
    1. Julie Kosbab Post author

      I think we’ve always been crappy at siting schools.

      I was telling a fellow Streets-person about the elementary school near my mother’s work. My mom worked for a chemical manufacturing company, which I think you have to kinda agree everyone is happy to have in an industrial park somewhere on a fringe.

      Somehow, this suburb did two genius things:
      1. The school was RIGHT OVER THE FENCE from a giant tank of Tetrachloroethylene.
      2. The school and the fire station were both within the blast zone if the plant had caught fire.

      There’s a long-term tendency to stick schools on the land developers didn’t want, or weird set-asides.

  3. Stacy

    Your link to state laws regarding “free range parenting” shows that there are no laws in Minnesota regarding a minimum age for leaving children unattended at home or in a car.

    1. Julie Kosbab Post author

      Yep. It’s one thing we have in our favor, although that we have no laws doesn’t mean you can’t be reported or be subject to a CPS investigation.

      It just means it becomes MORE subjective.

  4. Monte Castleman

    I guess this particular school doesn’t seem sited that bad to me. Two sides are neighbhoorhoods with a decent amount of sidewalks and paths, typical

    *Parts of Radisson Road are close to the point that are too heavy for a 5-3 conversion, but currently not near the school. I wonder how much traffic on Radisson is accessing the neighborhoods vs trying to avoid congestion on MN 65.

▶ _Stored data entries_
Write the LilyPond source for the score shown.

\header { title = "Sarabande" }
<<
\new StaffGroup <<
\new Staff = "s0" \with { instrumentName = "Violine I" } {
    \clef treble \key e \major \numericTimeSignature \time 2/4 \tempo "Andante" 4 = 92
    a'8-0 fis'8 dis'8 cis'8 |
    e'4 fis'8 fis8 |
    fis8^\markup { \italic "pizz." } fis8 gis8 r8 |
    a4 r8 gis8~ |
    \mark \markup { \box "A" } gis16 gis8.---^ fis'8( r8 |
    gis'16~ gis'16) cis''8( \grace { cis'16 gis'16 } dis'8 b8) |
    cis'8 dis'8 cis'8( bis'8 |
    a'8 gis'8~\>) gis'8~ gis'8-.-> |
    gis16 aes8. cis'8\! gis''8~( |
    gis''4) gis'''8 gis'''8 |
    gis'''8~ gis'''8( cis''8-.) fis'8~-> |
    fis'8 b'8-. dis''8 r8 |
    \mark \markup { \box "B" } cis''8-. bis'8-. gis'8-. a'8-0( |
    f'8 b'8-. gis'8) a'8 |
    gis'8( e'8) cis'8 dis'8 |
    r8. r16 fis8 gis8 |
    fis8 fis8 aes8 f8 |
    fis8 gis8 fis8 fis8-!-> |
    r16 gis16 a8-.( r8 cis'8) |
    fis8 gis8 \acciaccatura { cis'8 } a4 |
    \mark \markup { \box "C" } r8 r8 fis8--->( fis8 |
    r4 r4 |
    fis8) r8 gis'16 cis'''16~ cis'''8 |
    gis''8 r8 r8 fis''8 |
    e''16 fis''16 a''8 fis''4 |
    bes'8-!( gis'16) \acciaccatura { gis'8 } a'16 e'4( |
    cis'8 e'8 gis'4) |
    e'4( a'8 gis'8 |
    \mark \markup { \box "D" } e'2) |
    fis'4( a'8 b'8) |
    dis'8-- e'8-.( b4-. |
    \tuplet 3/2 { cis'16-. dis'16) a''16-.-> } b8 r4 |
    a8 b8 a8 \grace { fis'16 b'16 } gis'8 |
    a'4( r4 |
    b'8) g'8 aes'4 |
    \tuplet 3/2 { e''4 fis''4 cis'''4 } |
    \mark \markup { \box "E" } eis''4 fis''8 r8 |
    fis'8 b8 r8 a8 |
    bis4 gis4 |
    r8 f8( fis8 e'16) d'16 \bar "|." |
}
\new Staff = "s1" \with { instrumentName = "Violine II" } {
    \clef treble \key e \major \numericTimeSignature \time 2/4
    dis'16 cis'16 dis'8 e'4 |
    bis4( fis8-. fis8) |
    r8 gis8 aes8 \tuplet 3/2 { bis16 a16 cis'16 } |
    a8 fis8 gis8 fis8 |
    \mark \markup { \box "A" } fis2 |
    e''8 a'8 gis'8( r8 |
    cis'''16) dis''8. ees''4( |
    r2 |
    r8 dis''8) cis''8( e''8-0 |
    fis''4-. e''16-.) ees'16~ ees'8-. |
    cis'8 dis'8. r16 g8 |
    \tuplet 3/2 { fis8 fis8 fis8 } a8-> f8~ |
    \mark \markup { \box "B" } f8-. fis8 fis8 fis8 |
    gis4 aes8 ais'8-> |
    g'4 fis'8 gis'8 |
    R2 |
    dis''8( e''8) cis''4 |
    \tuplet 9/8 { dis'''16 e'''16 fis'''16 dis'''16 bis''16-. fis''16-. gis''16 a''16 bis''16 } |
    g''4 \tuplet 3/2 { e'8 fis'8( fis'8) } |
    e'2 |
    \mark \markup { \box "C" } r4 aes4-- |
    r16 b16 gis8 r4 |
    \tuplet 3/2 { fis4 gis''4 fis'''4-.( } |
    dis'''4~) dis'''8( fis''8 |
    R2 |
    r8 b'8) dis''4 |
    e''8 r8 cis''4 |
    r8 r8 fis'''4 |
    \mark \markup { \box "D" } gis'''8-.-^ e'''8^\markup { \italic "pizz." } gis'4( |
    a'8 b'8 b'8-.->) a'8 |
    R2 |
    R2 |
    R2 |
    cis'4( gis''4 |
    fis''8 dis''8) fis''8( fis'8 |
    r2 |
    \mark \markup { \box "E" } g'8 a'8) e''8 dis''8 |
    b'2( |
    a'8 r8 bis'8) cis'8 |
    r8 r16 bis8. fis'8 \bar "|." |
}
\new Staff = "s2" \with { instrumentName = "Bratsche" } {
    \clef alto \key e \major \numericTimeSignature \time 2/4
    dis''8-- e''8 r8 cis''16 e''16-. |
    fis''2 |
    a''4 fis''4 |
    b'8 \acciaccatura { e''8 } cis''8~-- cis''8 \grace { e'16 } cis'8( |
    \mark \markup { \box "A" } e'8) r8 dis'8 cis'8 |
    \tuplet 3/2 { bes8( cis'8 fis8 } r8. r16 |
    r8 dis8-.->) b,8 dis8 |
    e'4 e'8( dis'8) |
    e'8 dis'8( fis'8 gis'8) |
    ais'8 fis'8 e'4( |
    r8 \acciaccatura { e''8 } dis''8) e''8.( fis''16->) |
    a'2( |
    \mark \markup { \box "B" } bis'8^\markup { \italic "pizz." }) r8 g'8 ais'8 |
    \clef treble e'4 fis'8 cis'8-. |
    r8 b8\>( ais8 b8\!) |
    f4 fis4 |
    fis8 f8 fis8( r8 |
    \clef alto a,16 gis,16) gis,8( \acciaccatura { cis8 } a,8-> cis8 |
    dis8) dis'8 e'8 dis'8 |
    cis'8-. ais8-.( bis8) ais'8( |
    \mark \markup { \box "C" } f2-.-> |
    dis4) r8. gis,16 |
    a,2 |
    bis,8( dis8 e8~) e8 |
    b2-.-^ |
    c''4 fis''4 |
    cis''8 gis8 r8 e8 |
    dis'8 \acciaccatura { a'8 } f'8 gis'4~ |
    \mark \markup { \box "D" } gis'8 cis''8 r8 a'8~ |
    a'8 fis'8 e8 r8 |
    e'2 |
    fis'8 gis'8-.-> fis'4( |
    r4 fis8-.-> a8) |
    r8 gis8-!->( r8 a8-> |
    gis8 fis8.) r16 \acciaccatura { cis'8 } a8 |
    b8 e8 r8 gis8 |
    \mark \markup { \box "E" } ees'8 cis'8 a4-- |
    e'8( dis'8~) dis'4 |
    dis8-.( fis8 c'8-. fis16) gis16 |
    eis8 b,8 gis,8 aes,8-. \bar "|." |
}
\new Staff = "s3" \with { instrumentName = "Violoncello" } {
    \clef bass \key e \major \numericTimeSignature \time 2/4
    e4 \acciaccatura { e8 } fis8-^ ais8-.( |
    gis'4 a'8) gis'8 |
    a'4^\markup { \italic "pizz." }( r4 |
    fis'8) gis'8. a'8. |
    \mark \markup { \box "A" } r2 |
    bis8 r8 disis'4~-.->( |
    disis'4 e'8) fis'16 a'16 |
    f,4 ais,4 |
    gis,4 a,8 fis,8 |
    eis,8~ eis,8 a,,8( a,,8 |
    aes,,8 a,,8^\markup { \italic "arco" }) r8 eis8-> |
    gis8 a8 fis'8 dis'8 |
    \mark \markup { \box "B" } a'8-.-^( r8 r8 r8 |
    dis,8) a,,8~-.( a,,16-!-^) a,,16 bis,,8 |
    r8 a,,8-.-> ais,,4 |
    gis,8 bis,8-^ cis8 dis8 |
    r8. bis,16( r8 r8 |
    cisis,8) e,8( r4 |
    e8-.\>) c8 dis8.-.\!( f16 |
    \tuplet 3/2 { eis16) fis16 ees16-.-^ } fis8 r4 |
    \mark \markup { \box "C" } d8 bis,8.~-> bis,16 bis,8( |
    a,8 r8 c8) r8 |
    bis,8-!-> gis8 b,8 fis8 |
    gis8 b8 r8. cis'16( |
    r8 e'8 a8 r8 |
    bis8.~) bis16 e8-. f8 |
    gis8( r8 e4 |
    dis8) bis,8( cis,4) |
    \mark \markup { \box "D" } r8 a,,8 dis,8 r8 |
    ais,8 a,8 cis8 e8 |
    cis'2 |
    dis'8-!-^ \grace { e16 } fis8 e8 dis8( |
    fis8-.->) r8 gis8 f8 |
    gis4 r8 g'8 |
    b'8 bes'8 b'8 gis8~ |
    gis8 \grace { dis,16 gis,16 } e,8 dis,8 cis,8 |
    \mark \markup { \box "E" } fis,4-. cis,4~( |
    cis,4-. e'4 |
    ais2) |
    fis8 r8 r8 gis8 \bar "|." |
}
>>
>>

▶ _What to work on_
#1 In the comment thread on school siting, what kind of company did the commenter's mother work for?
#2 Decide whether each statement agrees with the comment thread on school siting: (a) Minnesota sets a minimum age for leaving children unattended at home. (b) The fire station was also within the blast zone of the plant. (c) Monte Castleman considers this school badly sited.
#3 Continue the comment thread on school siting from its last sentence.

▶ _Answers_
#1 A chemical manufacturing company.

#2
(a) No: "there are no laws in Minnesota regarding a minimum age for leaving children unattended at home or in a car."
(b) Yes: "The school and the fire station were both within the blast zone if the plant had caught fire."
(c) No: "I guess this particular school doesn’t seem sited that bad to me."

#3
    *Point taken about the public having no idea about risks. Would you rather send your kid to play at a house with a pool or with a firearm. What if you knew the risk of a drowning was 20 times greater than an accidental shooting? However I’m not sure people would make different decisions if they knew the risk of traffic, which is still low in both relative and absolute terms. They probably bought the house figuring they would just drive their kids everywhere, if they wanted a pedestrian friendly area instead of car friendly they would have bought someplace else. Furthermore, it seems this area strikes a good balance of proving trails in the neighborhood, there’s a lot more than my area in Bloomington, and this area moves cars better than my neighborhood too.

    * The lack of crosswalks is an issue, but County 14 is a Principal Arterial, so I’m sure it will be expanded to a wide suburban-style road at some point. Maybe they plan to add crosswalks and trails at that point. That looks like the intent based on the way they redid 14 and Radisson.

    * Perhaps the intent is for the school to serve areas north of 14 (although siting schools in such a way students cross it seems to be a bad idea). Would it have made the development unfeasible if the developer had to provider prime property in the center of the development? I don’t know.

    1. Julie Kosbab Post author

      It’s not always as easy as “buy in a place that’s pedestrian friendly.” People rarely buy a home based on a single factor, and the array of factors that comes into place may trump pedestrian friendly even if that’s a high priority.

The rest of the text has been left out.